Knowing that Nature never did betray

The heart that loved her; 'tis her privilege,

Through all the years of this our life, to lead

From joy to joy...

Again, Wordsworth addresses nature with a sort of spiritual faith without actually citing God or religion. Instead, he focuses entirely on nature and on Dorothy.

In the last lines of the poem, Wordsworth creates a sort of pact between Dorothy, the natural environment, and himself, as if trying to establish and capture the memory of this precise moment forever:

Nor wilt though then forget,

That after many wanderings, many years

Of absence, these steep woods and lofty cliffs,

And this green pastoral landscape, were to me

More dear, both for themselves, and for thy sake.
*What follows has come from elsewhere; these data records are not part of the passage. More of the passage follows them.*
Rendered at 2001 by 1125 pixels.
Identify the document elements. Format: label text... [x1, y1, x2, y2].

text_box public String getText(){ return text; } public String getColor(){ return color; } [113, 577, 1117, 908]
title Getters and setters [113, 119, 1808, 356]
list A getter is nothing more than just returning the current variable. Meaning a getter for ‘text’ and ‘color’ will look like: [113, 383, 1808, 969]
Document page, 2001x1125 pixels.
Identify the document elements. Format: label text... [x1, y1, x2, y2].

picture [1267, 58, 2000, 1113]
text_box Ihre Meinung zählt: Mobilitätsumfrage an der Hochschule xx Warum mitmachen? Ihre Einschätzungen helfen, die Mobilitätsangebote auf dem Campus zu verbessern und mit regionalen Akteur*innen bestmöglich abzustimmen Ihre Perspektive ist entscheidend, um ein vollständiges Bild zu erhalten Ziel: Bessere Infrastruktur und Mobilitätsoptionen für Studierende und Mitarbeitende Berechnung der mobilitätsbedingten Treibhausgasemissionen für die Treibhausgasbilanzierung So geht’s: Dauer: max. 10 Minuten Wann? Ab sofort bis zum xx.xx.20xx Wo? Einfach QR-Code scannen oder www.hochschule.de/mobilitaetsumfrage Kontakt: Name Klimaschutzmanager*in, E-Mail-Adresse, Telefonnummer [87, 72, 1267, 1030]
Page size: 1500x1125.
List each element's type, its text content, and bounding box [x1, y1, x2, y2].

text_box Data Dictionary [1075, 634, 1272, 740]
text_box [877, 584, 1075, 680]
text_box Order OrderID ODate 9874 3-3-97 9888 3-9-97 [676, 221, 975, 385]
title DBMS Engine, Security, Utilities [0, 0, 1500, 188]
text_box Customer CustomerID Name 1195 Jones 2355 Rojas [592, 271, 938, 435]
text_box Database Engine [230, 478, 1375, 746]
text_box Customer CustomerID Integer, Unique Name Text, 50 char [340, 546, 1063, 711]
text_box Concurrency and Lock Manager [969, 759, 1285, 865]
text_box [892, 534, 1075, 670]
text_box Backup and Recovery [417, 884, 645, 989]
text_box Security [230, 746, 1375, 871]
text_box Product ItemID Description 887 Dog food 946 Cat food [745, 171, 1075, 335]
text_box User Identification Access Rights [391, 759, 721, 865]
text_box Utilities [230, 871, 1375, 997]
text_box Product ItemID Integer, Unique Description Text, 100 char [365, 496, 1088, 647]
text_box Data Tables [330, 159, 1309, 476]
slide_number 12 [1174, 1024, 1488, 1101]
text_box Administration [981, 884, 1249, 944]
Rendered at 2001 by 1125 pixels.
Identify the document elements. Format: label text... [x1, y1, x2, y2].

With these words, Wordsworth creates a beautiful illustration of the mechanics of memory. Not only does he want to remember this moment in this beautiful landscape, but he also wants Dorothy to remember how much he loved it, and how much more he loved it because he knew that she would remember it too. Thus, nature is not only an object of beauty and the subject of memories, but also the catalyst for a beautiful, harmonious relationship between two people, and their memories of that relationship. This falls in line with Wordsworth's belief that nature is a source of inspiration and harmony that can elevate human existence to the level of the sublime in a way that civilization cannot.

Although the poem is often referred to simply as "Tintern Abbey," this is misleading because the poem is actually located "a few miles" away! At the time the poem was written, Tintern Abbey was already just the ruins of a gothic cathedral--a stone shell with no roof, carpeted with grass. Although it is a romantic image, it is not the subject of the poem.